# The country music theorem

### What are we proving?

We will prove that in a world where everyone loves either rock music or country music (or both), and there is someone who does not love rock music, there is definitely someone who loves country.

In this proof the variables such as `x`

represent people such as
Garth, or Jimmy, or Dolly.

`Rock x`

means that person x loves rock music.`Country x`

means that person x loves country music.`forall {x. Rock x | Country x}`

means that every person loves rock music or country music (or both!). We read the symbol`forall`

as “for all”.`exists {x. Country x}`

means that some person exists who loves country music. We read the symbol`exists`

as “there exists”.

We start proof in the usual way. You should see a first step that
says `exists {x. Country x} => exists {x. Country x}`

. If not press
the “Clear Work” button. Selecting the `exists {x. Country x}`

on the
**left** side of the formula, several options show up as suggestions.
Choose the one that uses the fact that:

`forall {x. p x => q x} & exists p => exists q`

Wow, what does this mean? It says, “suppose that everything with
property `p`

also has property `q`

, and suppose that something exists
with property `p`

. If that is all true, then there also exists
something with property q.

This step fills in `q`

as `exists {x. Country x}`

.
Soon `p`

will become `{x. not (Rock x)}`

, but not yet.

For the condition `exists p`

, choose specifically
`exists {x. not (Rock x)}`

, one of the two conditions
expected to be in the result of the proof. This choice is
offered in the menu.

Now check the tautology that `not a => b == a | b`

with the plan
to use it in the next step. You will need to enter the formula,
typing `\not a => b == a | b`

.

Finally, select the part of step 3 that says `not (Rock x) => Country x`

. Now the menu should offer “`Rock x | Country x`

using step 4” as
one of the options.

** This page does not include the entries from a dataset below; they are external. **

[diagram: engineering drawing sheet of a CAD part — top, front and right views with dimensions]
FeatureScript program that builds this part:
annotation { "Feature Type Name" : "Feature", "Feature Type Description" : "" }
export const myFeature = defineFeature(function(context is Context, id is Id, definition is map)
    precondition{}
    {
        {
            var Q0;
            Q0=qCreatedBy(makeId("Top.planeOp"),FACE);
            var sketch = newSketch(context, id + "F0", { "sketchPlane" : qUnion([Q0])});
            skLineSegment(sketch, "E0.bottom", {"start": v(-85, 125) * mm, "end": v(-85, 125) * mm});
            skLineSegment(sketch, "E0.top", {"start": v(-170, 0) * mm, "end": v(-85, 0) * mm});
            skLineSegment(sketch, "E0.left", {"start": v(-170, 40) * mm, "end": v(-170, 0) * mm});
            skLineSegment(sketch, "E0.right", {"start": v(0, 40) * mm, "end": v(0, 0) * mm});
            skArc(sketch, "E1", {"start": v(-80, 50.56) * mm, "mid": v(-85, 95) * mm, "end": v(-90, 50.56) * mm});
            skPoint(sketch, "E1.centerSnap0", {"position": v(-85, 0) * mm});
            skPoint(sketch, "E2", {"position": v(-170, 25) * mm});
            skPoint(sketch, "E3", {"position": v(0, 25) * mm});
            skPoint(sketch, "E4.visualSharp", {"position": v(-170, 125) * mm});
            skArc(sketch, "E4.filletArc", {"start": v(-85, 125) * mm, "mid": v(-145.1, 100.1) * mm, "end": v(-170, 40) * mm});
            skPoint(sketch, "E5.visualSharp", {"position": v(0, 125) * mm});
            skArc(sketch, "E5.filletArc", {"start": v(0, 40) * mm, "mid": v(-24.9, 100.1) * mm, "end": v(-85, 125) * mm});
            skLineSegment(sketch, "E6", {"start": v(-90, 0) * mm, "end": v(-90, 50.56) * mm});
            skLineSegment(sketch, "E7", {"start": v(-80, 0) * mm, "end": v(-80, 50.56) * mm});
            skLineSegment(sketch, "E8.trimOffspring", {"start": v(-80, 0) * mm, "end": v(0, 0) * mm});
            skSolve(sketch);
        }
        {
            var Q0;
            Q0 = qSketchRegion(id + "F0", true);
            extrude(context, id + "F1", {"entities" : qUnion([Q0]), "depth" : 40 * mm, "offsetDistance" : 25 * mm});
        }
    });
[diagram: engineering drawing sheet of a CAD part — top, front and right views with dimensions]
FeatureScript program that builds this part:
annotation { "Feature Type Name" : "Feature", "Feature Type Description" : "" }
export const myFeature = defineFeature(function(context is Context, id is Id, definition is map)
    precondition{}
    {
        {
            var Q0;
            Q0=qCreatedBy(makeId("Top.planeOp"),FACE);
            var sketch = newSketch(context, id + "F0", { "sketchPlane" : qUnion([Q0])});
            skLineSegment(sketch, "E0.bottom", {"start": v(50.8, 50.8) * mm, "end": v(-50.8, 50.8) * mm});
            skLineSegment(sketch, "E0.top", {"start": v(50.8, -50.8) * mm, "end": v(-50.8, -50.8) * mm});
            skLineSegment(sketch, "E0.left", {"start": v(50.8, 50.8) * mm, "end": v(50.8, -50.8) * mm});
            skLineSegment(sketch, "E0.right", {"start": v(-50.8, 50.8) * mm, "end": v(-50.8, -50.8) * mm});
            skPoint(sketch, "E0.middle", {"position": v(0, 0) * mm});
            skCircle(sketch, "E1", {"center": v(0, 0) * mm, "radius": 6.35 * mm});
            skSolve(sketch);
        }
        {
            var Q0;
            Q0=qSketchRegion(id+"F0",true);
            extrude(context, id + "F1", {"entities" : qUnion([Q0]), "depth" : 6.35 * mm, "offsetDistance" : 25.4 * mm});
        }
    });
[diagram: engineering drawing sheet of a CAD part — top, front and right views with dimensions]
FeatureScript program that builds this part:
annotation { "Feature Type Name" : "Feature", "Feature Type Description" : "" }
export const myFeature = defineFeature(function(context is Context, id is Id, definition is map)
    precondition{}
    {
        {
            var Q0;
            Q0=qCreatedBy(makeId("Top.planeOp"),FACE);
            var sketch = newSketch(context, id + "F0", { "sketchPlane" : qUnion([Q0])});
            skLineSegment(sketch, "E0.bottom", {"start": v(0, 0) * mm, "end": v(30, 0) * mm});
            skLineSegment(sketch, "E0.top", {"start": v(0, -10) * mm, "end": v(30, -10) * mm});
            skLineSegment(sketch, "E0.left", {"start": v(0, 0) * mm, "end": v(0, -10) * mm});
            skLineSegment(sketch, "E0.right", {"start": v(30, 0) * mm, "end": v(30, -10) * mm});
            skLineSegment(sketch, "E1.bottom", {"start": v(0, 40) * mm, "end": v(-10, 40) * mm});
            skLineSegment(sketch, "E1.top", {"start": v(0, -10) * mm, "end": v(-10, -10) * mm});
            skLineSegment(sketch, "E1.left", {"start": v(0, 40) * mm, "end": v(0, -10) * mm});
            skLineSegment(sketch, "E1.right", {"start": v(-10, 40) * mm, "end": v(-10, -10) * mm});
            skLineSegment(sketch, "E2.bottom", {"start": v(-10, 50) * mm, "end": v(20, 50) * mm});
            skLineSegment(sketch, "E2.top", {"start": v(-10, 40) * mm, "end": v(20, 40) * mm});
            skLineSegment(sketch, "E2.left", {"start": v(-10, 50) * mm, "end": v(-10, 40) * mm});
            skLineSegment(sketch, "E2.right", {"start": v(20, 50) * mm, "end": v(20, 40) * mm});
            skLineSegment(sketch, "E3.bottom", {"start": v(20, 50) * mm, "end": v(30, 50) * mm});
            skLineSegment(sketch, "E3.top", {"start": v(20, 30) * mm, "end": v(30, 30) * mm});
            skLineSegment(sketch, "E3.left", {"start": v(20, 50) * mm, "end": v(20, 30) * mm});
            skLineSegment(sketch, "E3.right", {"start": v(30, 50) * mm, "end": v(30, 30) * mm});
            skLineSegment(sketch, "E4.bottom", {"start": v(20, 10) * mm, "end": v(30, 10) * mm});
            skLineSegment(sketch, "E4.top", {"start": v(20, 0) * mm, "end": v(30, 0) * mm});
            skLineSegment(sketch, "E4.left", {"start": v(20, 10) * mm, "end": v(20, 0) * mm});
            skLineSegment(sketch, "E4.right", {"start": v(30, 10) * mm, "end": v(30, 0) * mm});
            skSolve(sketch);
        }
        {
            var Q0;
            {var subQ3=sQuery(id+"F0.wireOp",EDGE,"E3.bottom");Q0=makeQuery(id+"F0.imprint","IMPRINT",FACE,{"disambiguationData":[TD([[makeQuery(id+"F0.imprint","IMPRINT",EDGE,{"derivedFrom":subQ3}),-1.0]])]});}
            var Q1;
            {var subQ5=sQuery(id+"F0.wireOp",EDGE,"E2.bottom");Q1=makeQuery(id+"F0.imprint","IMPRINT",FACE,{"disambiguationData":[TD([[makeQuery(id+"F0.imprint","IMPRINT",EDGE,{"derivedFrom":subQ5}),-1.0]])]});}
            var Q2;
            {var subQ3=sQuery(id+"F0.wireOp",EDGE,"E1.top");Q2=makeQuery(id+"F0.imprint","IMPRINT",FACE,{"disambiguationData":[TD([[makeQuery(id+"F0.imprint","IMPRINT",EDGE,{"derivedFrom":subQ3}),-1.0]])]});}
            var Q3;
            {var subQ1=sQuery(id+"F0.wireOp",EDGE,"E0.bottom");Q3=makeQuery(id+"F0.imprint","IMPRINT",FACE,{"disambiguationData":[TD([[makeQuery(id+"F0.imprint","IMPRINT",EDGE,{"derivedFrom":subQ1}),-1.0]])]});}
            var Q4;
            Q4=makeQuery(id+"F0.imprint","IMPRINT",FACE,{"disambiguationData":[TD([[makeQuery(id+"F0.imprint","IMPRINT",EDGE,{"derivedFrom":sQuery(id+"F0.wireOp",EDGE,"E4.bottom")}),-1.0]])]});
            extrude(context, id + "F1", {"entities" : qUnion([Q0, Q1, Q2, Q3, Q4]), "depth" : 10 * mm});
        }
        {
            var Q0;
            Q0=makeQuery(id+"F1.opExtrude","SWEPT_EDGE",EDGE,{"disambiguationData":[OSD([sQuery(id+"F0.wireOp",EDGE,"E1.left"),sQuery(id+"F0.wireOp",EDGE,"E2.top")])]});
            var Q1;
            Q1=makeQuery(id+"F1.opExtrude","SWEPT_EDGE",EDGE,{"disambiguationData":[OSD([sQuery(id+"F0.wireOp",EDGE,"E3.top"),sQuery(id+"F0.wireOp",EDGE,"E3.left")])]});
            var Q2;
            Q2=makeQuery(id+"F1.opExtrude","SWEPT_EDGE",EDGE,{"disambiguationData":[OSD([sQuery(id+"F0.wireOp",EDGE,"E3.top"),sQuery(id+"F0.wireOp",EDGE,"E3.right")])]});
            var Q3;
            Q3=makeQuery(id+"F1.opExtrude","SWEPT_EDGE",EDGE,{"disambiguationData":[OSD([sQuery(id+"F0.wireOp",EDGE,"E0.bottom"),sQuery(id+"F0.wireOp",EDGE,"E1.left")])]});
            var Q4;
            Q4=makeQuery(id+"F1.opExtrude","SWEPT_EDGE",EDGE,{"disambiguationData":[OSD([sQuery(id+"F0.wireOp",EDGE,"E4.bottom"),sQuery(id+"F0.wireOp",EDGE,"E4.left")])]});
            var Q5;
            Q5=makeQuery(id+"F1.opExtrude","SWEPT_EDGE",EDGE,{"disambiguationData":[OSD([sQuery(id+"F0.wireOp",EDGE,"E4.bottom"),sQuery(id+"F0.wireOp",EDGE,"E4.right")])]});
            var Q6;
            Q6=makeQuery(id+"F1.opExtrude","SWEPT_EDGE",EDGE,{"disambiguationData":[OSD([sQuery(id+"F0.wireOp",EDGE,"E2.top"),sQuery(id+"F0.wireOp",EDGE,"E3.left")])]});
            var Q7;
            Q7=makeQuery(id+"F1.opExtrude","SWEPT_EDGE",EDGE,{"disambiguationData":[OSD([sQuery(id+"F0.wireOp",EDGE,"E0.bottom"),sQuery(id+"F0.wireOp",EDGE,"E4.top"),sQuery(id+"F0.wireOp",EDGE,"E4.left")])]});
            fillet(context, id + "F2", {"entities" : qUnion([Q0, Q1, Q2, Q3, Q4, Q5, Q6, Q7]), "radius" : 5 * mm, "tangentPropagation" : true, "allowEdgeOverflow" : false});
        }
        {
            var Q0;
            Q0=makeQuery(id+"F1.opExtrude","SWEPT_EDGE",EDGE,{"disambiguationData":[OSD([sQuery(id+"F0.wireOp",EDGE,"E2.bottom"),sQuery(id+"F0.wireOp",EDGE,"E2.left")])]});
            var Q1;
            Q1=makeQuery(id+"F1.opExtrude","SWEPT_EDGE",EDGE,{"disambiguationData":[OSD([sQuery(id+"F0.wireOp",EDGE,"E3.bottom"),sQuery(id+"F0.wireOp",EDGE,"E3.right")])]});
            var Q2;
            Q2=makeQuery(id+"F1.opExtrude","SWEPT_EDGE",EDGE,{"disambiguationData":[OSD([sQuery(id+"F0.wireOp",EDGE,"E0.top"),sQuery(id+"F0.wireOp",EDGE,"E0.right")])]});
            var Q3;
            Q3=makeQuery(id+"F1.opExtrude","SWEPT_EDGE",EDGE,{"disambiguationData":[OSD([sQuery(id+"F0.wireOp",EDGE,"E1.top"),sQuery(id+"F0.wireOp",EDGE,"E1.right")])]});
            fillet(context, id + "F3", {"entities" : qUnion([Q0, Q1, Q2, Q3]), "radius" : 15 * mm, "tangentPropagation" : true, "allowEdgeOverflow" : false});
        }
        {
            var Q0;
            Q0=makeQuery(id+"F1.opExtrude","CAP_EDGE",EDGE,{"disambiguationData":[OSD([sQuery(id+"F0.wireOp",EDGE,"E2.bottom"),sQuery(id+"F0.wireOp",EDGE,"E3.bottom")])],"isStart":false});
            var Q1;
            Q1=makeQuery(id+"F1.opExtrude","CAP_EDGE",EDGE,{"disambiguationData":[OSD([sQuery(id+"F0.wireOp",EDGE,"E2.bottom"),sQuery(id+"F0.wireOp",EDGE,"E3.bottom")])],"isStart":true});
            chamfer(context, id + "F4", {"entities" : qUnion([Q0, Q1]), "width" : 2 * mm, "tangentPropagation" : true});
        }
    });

Selecting this, you should get the desired
result, and the proof editor should indicate “✓ Proof
complete.”.

#### Alternative

This proof works “backward”, starting with the desired conclusion. It transforms the assumptions into the ones expected, step-by-step removing ones that are not desired. It is also possible to work “forward”, starting with the expected assumptions, e.g.

`((exists {x. (not (Rock x))}) & (forall {x. ((Rock x) | (Country x))})) => ((exists {x. (not (Rock x))}) & (forall {x. ((Rock x) | (Country x))}))`

and transforming the *conclusion* into the desired one. Would
you be able to create a version of this proof that works forward?